Sie weint, er wird wütend.. eine häufige Situation in der Paartherapie oder auch bei Paaren zu Hause.
Eine Frau sagte mir: „Immer wenn er etwas Dummes gemacht hat und ich spreche ihn darauf an, wird er wütend auf mich, dabei hat ER doch etwas falsch gemacht.“
Wieso ist es so schwer auszuhalten, seine Partnerin oder auch seinen Partner zu enttäuschen?
Inwieweit wir uns durch die Gefühle unseres Partners unter Druck setzen lassen, hängt in erster Linie von uns selbst ab. Wir haben alle, mehr oder weniger ausgeprägt, eine strenge Stimme in uns, die sagt, was wir tun oder lassen sollen.
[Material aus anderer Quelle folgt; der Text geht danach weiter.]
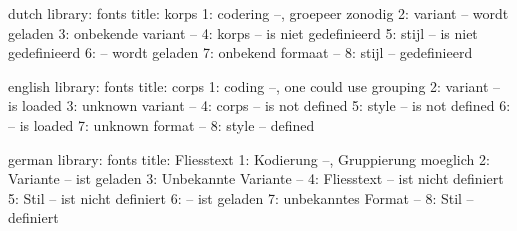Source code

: 

\unprotect

\startmessages  dutch  library: fonts
  title: korps
      1: codering --, groepeer zonodig
      2: variant -- wordt geladen
      3: onbekende variant --
      4: korps -- is niet gedefinieerd
      5: stijl -- is niet gedefinieerd
      6: -- wordt geladen
      7: onbekend formaat --
      8: stijl -- gedefinieerd
\stopmessages

\startmessages  english  library: fonts
  title: corps
      1: coding --, one could use grouping
      2: variant -- is loaded
      3: unknown variant --
      4: corps -- is not defined
      5: style -- is not defined
      6: -- is loaded
      7: unknown format --
      8: style -- defined
\stopmessages

\startmessages  german  library: fonts
  title: Fliesstext
      1: Kodierung --, Gruppierung moeglich
      2: Variante -- ist geladen
      3: Unbekannte Variante --
      4: Fliesstext -- ist nicht definiert
      5: Stil -- ist nicht definiert
      6: -- ist geladen
      7: unbekanntes Format --
      8: Stil -- definiert
\stopmessages


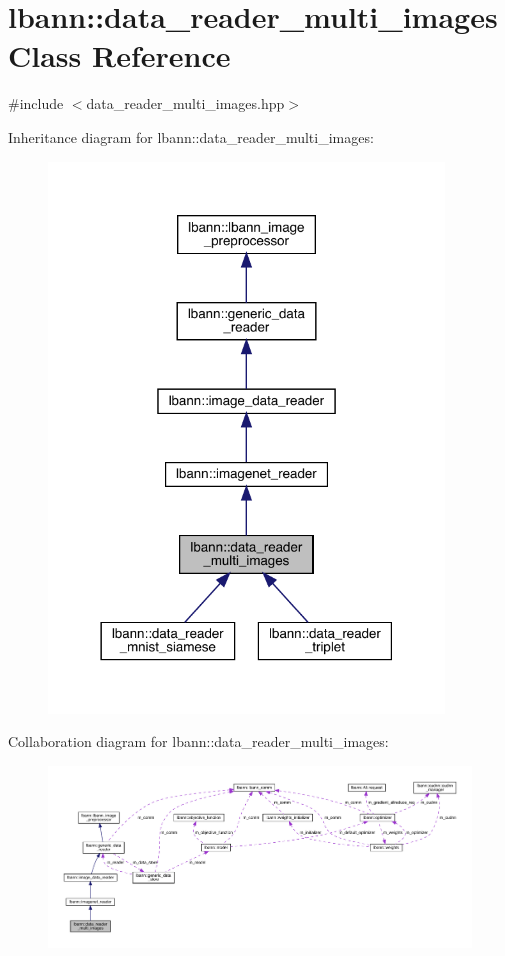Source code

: \hypertarget{classlbann_1_1data__reader__multi__images}{}\section{lbann\+:\+:data\+\_\+reader\+\_\+multi\+\_\+images Class Reference}
\label{classlbann_1_1data__reader__multi__images}


{\ttfamily \#include $<$data\+\_\+reader\+\_\+multi\+\_\+images.\+hpp$>$}



Inheritance diagram for lbann\+:\+:data\+\_\+reader\+\_\+multi\+\_\+images\+:\nopagebreak
\begin{figure}[H]
\begin{center}
\leavevmode
\includegraphics[width=298pt]{classlbann_1_1data__reader__multi__images__inherit__graph}
\end{center}
\end{figure}


Collaboration diagram for lbann\+:\+:data\+\_\+reader\+\_\+multi\+\_\+images\+:\nopagebreak
\begin{figure}[H]
\begin{center}
\leavevmode
\includegraphics[width=350pt]{classlbann_1_1data__reader__multi__images__coll__graph}
\end{center}
\end{figure}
„Du darfst keine Fehler machen – Deine eigenen Bedürfnisse sind nicht so wichtig – Du darfst (Mama / Papa) nicht enttäuschen – Erst die Arbeit dann das Vergnügen....“
Diesen Anteil von uns selbst nennen wir hier mal, den Strengen Richter oder: Top-Dog. Um so strenger der ist, umso eingeengter, unterdrückter fühlt sich sein Gegenspieler, der Rebell oder: Under-Dog! Der möchte frei sein und sich nicht anpassen. Ist das nicht eigentlich schön und gesund! (Vor allem, wenn man drei Jahre alt ist.) Nur leider passiert häufig eine Art Tauziehen in uns drinnen. Es ist wie bei einer Diät. Eine Weile disziplinieren wir uns, um dann über die Stränge zu schlagen. Oder wie bei einem Guten Jahresvorsatz: Im Januar sind die Fitnessstudios voll und schon nach ein paar Wochen, ist wieder genug Platz für die, die sowieso gerne hingehen.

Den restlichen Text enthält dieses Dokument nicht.